## Spaceship Titanic 🚀
This notebook is an exercise in exploratory data analysis and machine learning. It uses the [Spaceship Titanic](https://www.kaggle.com/c/spaceship-titanic) data set, which contains information about the passengers's fate on the futuristic spaceship Titanic.

### Introduction
First, we will import the necessary libraries, load the data, and survey basic information about the data.


In [None]:
import pandas as pd
import matplotlib.pyplot as plt
import numpy as np
import seaborn as sns

train_set = pd.read_csv('train.csv')
test_set = pd.read_csv('test.csv')

train = train_set.copy()
test = test_set.copy()
train_set.head()

#### 1. Check the dataset details, missing values, datatypes and other information.
It will allow us to further choose the examination methods determine exploration strategy.



In [None]:
# check the 'Transported' column data distribution
sns.countplot(x='Transported', data=train_set)

In [None]:
train_set.dtypes ### check the data type of each column

We can see that the features are of type `object` and `int64` -  the first ones are categorical types, the latter is a numerical type.
The dataset description is available in the [Kaggle dataset description](https://www.kaggle.com/c/spaceship-titanic/data).
The columns are as follows:
- **PassengerId** - A unique Id for each passenger. Each Id takes the form gggg_pp where gggg indicates a group the passenger is travelling with and pp is their number within the group. People in a group are often family members, but not always.

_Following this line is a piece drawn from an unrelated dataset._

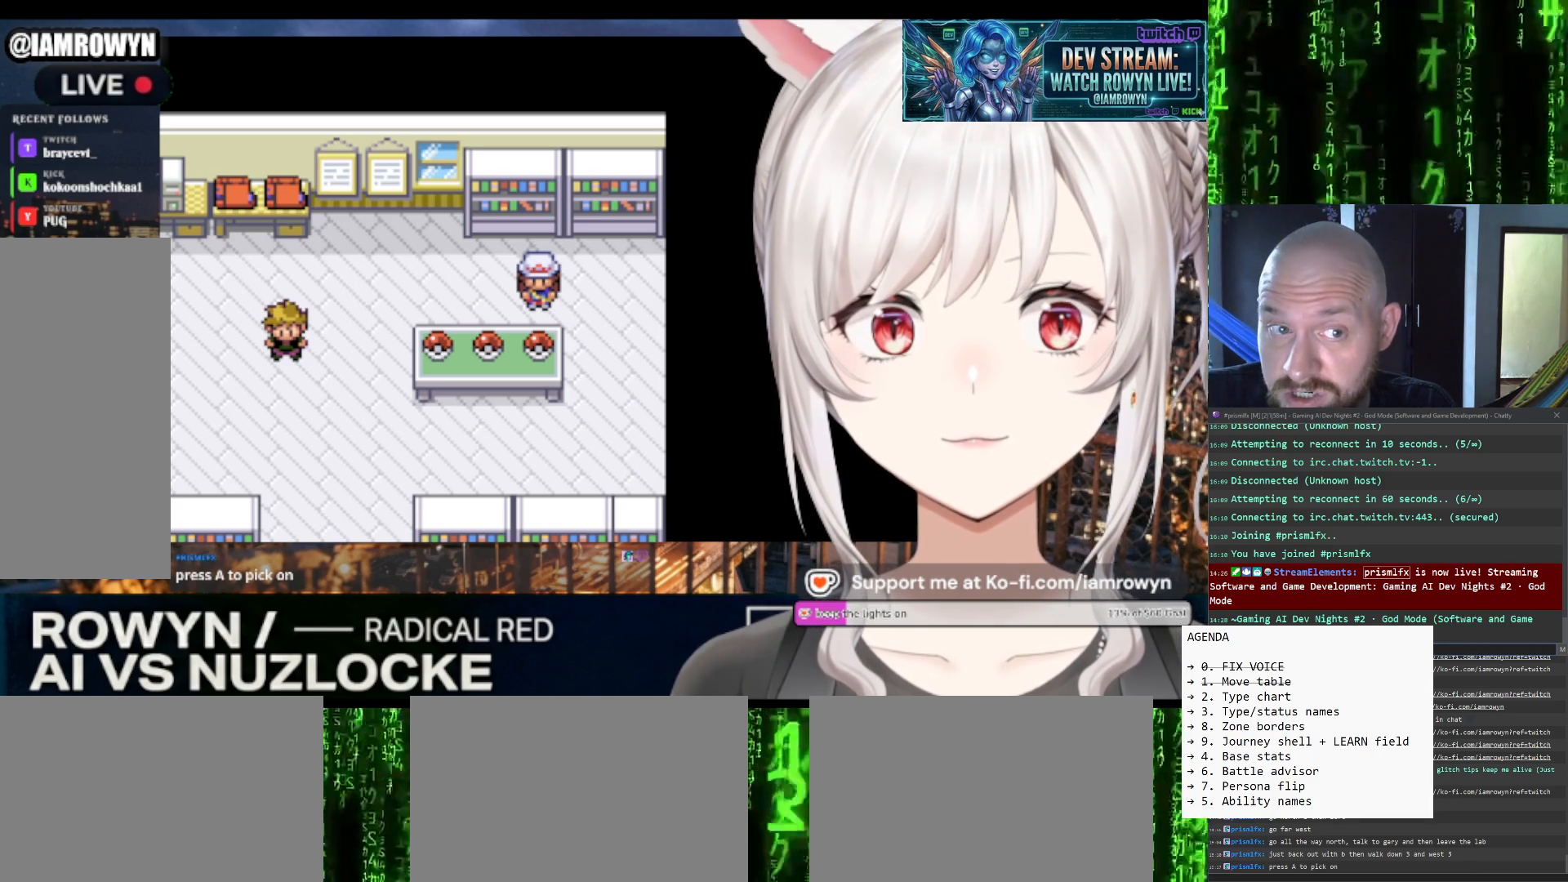
{"buttons": ["DPAD_DOWN"], "events": []}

- **HomePlanet** - The planet the passenger departed from, typically their planet of permanent residence.

- **CryoSleep** - Indicates whether the passenger elected to be put into suspended animation for the duration of the voyage. Passengers in cryosleep are confined to their cabins.

- **Cabin** - The cabin number where the passenger is staying. Takes the form deck/num/side, where side can be either P for Port or S for Starboard.

- **Destination** - The planet the passenger will be debarking to.

- **Age** - The age of the passenger.

- **VIP** - Whether the passenger has paid for special VIP service during the voyage.

- **RoomService, FoodCourt, ShoppingMall, Spa, VRDeck** - Amount the passenger has billed at each of the Spaceship Titanic's many luxury amenities.

- **Name** - The first and last names of the passenger.

- **Transported** - Whether the passenger was transported to another dimension. This is the target, the column you are trying to predict.

In [None]:
train_set.isnull().sum() ### check the missing value of each column

In [None]:
train_set.isnull().sum()/train_set.shape[0]*100 ### check the percentage of missing value of each column

In [None]:
train_set.describe() ### check the statistical summary of each column (from the numerical columns)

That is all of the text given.